- [TASK REQUIREMENTS]:
Display every line of the entries below that contains the string "catalogue", copying each such line in full.

- [DATA SHOWN]:
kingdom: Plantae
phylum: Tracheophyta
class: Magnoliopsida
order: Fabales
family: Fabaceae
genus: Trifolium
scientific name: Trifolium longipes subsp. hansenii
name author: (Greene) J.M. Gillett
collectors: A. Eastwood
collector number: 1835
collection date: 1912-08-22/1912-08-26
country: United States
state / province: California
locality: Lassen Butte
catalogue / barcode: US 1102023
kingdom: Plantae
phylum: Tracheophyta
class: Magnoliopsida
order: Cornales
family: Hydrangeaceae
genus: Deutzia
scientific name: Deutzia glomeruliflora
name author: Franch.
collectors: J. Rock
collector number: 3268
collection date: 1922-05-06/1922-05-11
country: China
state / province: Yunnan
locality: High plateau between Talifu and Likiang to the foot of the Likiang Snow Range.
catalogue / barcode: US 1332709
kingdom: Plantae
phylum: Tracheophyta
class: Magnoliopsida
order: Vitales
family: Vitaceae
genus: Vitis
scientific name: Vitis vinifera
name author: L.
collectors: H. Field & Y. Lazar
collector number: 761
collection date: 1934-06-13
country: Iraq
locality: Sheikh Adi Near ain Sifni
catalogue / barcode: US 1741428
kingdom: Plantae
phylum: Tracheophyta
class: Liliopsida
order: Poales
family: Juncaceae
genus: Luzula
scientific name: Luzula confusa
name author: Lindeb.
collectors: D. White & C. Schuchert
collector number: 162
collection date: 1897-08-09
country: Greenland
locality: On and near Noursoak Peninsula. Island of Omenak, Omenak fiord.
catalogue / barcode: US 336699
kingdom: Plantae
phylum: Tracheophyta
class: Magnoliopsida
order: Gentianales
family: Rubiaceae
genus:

- [RESULT OF THIS EXERCISE]:
catalogue / barcode: US 1102023
catalogue / barcode: US 1332709
catalogue / barcode: US 1741428
catalogue / barcode: US 336699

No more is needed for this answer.